Le monoïde est un ensemble auquel on applique la propriété d'addition (ou une opération qui ressemble à l'addition). Au minimum, il est associatif et unifert (il possède un élément neutre). Exemple: \((\mathbb{N}, +)\).

Le groupe \((E, \star)\) : la loi \(\star\) est associative, admet un élément neutre et tout élément de \(E\) est inversible. Seul l’élément neutre est son propre symétrique. On remarque que \((\mathbb{R}, ×),\) ensemble des réels associé à la multiplication, n’est pas un groupe puisque zéro n’a pas d’inverse. En revanche, \((\mathbb{R}^*, ×)\) en est un.

Le groupe abélien \((E, \star)\) : idem avec la commutativité en plus.

Un sous-groupe d’un groupe \((E, \star)\) est défini par la vérification de la loi \(\star\) dans un sous-ensemble de \(E.\)

L’anneau \((E, \star, *)\) : un terme pas très judicieusement traduit de l'allemand Ring... Il faut deux lois pour le définir (en principe l'addition et la multiplication). Il se compose d’un groupe abélien \((E, \star)\) et d’une loi \(*\) associative qui admet un élément neutre et qui est distributive par rapport à \(\star.\)

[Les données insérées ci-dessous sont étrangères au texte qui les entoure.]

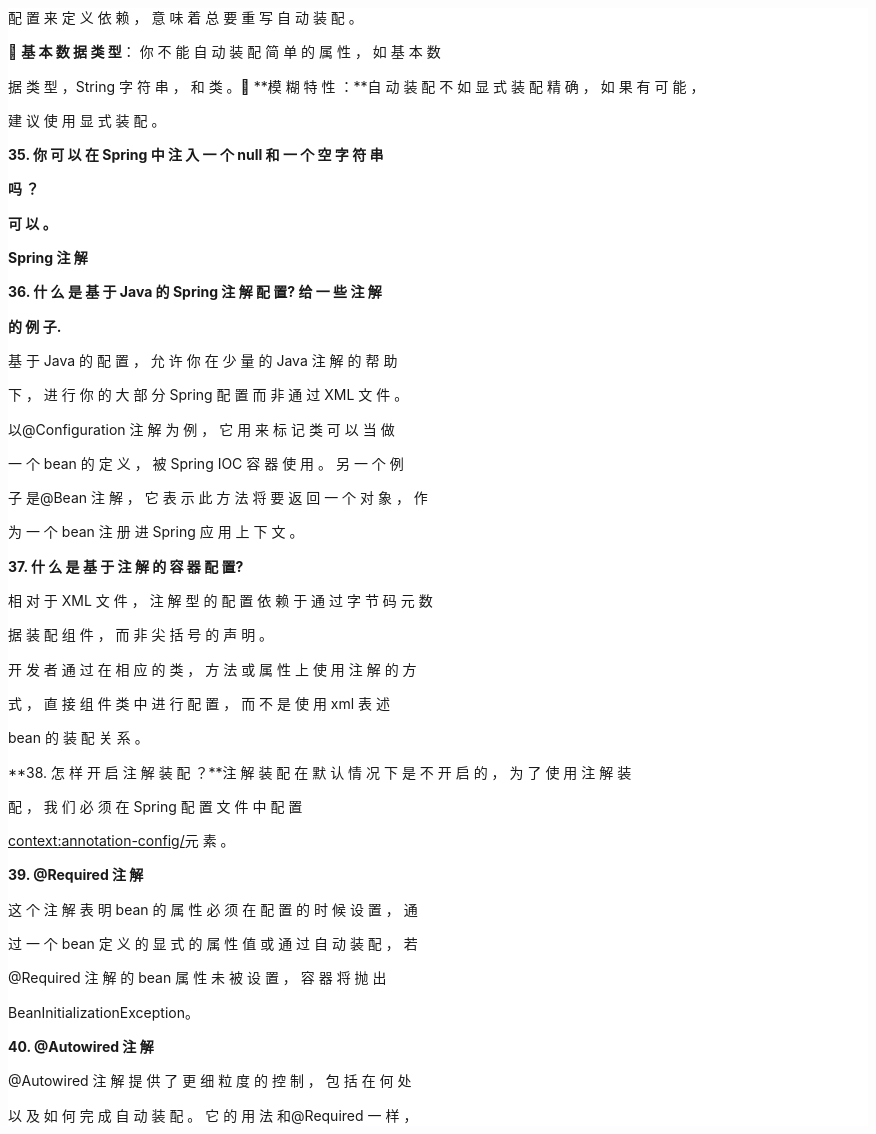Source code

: 配 置 来 定 义 依 赖 ， 意 味 着 总 要 重 写 自 动 装 配 。

 **基 本 数 据 类 型**： 你 不 能 自 动 装 配 简 单 的 属 性 ， 如 基 本 数

据 类 型 ，String 字 符 串 ， 和 类 。 **模 糊 特 性 ：**自 动 装 配 不 如 显 式 装 配 精 确 ， 如 果 有 可 能 ，

建 议 使 用 显 式 装 配 。

**35. 你 可 以 在 Spring 中 注 入 一 个 null 和 一 个 空 字 符 串**

**吗 ？**

**可 以 。**

**Spring 注 解**

**36. 什 么 是 基 于 Java 的 Spring 注 解 配 置? 给 一 些 注 解**

**的 例 子.**

基 于 Java 的 配 置 ， 允 许 你 在 少 量 的 Java 注 解 的 帮 助

下 ， 进 行 你 的 大 部 分 Spring 配 置 而 非 通 过 XML 文 件 。

以@Configuration 注 解 为 例 ， 它 用 来 标 记 类 可 以 当 做

一 个 bean 的 定 义 ， 被 Spring IOC 容 器 使 用 。 另 一 个 例

子 是@Bean 注 解 ， 它 表 示 此 方 法 将 要 返 回 一 个 对 象 ， 作

为 一 个 bean 注 册 进 Spring 应 用 上 下 文 。

**37. 什 么 是 基 于 注 解 的 容 器 配 置?**

相 对 于 XML 文 件 ， 注 解 型 的 配 置 依 赖 于 通 过 字 节 码 元 数

据 装 配 组 件 ， 而 非 尖 括 号 的 声 明 。

开 发 者 通 过 在 相 应 的 类 ， 方 法 或 属 性 上 使 用 注 解 的 方

式 ， 直 接 组 件 类 中 进 行 配 置 ， 而 不 是 使 用 xml 表 述

bean 的 装 配 关 系 。

**38. 怎 样 开 启 注 解 装 配 ？**注 解 装 配 在 默 认 情 况 下 是 不 开 启 的 ， 为 了 使 用 注 解 装

配 ， 我 们 必 须 在 Spring 配 置 文 件 中 配 置

<context:annotation-config/>元 素 。

**39. @Required 注 解**

这 个 注 解 表 明 bean 的 属 性 必 须 在 配 置 的 时 候 设 置 ， 通

过 一 个 bean 定 义 的 显 式 的 属 性 值 或 通 过 自 动 装 配 ， 若

@Required 注 解 的 bean 属 性 未 被 设 置 ， 容 器 将 抛 出

BeanInitializationException。

**40. @Autowired 注 解**

@Autowired 注 解 提 供 了 更 细 粒 度 的 控 制 ， 包 括 在 何 处

以 及 如 何 完 成 自 动 装 配 。 它 的 用 法 和@Required 一 样 ，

L’anneau commutatif : idem avec la loi \(*\) commutative. Dans les ensembles numériques, cette structure permet les factorisations et les identités remarquables.

Le corps : un anneau est aussi un corps si tout élément de \(E,\) élément neutre excepté, possède son inverse avec la loi \(*.\)

Le corps commutatif : idem si l’anneau du corps est commutatif.

 

Devinette

Comment qualifier le triplet \((\mathbb{Z},+,×)\) ?

D’abord, l’addition est évidemment associative et possède l’élément neutre 0. Elle n’est pas inversible sur \(\mathbb{N}\) mais elle l’est sur \(\mathbb{Z}\) qui comprend les nombres négatifs. Donc \((\mathbb{Z},+)\) est un groupe. Bien sûr, \(a + b\) \(= b + a.\) L’addition étant commutative, le groupe l’est aussi.

La multiplication est elle aussi associative et son élément neutre est 1. Elle est distributive par rapport à l’addition. Donc \((\mathbb{Z}, +, ×)\) est un anneau. Commutatif ? Oui puisque \(a × b\) \(= b × a.\)

Poursuivons. Est-ce aussi un corps ? Non puisque la multiplication n’admet pas d’inverse dans \(\mathbb{Z}.\) Rappelons que \(\mathbb{Z}\) est l’ensemble des entiers relatifs et qu’un nombre, par exemple 2, a son inverse dans l’ensemble \(\mathbb{R}\) des réels mais pas dans \(\mathbb{Z}\) puisque \(\frac{1}{2}\) n'est pas un entier.

Note : il est souvent sous-entendu que les lois sont l'addition et la multiplication. Du coup, par abus de langage, on parle souvent de l'anneau des entiers et du corps des réels.